Wichita Falls and Northwestern Railway

Overview
- Headquarters: Wichita Falls, Texas
- Locale: Oklahoma and Texas
- Dates of operation: 1910–1969

Technical
- Track gauge: 4 ft 8+1⁄2 in (1,435 mm)
- Length: 359.3 mi (578.2 km)

= Wichita Falls and Northwestern Railway =

American railway

The Wichita Falls and Northwestern Railway, its affiliate the Northwestern Railway Company of Texas, and two subsidiaries collectively constructed a railway running from Wichita Falls, Texas through Altus, Oklahoma to Forgan, Oklahoma, with a branch running from Altus to Wellington, Texas. The network comprised 359.3 miles of track, and was collectively known as the Wichita Falls Route.

==History==
The original plan was for a line extending north from Wichita Falls through Indian Territory to Englewood, Kansas. Toward that goal, two companies were chartered: the Wichita Falls and Northwestern Railway Company of Texas on September 26, 1906, to construct the seventeen-mile stretch from Wichita Falls to the Red River, and a few days later the Wichita Falls and Northwestern Railway Company to do the rest. However, plans changed and the northern segment was redirected to Frederick, Altus, Elk City, and on to Forgan in the Oklahoma Panhandle.

The directors also decided on a branch going west from Altus to Wellington in the Texas Panhandle. That branch was to be built by subsidiaries of the Wichita Falls and Northwestern Railway. The Wichita Falls and Wellington Railway Company of Texas constructed the portion in Texas, and the Altus, Wichita Falls and Hollis Railway Company did the Oklahoma portion.

The trackage to Altus, both from Wellington and from Wichita Falls, was completed in 1910. The continuation to Forgan was finished in 1912.

The stock of all the companies was acquired by the Missouri, Kansas and Texas Railway (MKT) system in 1911. The Wichita Falls and Northwestern Railway was merged into the MKT in 1923, with the Wichita Falls and Northwestern Railway Company of Texas following in 1969. The Wellington branch was merely leased by an MKT affiliate until that trackage was abandoned in 1958.

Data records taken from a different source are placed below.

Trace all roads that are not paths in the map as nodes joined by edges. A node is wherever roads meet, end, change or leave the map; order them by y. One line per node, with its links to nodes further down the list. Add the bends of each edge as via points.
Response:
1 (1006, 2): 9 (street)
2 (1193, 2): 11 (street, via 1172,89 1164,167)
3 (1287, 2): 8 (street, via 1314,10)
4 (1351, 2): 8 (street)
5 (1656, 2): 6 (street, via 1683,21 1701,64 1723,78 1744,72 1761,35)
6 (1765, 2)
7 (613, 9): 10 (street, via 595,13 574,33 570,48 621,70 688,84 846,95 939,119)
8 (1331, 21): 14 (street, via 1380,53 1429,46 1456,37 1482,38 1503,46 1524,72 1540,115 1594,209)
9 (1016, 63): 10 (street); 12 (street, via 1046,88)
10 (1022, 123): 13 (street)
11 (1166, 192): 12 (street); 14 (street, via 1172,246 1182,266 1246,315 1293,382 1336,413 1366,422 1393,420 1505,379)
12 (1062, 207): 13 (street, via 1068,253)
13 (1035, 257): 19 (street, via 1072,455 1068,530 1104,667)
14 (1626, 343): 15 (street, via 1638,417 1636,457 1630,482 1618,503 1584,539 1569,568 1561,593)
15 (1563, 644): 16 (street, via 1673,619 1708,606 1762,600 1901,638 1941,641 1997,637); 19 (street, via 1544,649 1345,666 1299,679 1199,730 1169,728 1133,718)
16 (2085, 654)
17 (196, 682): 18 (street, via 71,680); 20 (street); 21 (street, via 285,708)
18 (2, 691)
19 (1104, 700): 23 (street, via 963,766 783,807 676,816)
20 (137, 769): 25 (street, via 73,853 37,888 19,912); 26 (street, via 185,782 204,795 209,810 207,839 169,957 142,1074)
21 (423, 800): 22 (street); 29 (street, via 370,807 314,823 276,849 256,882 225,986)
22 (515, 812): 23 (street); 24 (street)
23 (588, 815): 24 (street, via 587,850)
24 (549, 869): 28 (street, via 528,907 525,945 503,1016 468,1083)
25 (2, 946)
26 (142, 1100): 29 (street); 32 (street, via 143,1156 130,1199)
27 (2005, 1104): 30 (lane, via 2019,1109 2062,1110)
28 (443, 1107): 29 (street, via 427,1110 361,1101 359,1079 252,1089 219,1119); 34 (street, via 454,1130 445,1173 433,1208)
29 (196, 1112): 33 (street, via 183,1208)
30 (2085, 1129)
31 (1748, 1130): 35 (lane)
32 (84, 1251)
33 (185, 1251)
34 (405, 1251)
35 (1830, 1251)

The remaining line to Forgan was cut back to Altus in 1973, leaving approximately 77 miles of trackage from Wichita Falls to Altus. In June 1982, the Oklahoma Department of Transportation (ODOT) acquired the 61.02 miles of trackage between Altus and the Oklahoma/Texas state line, while the UP ended up with the line from the border to Wichita Falls. In early 1991, the Wichita, Tillman and Jackson Railway (WTJR), a brand new company, separately leased both segments of the line. and started service January 14, 1991. The Lease on the Union Pacific segment was renewed in 2010, and again in 2016 for 10 years. The Oklahoma segment was purchased by WTJR from ODOT around the end of 2010.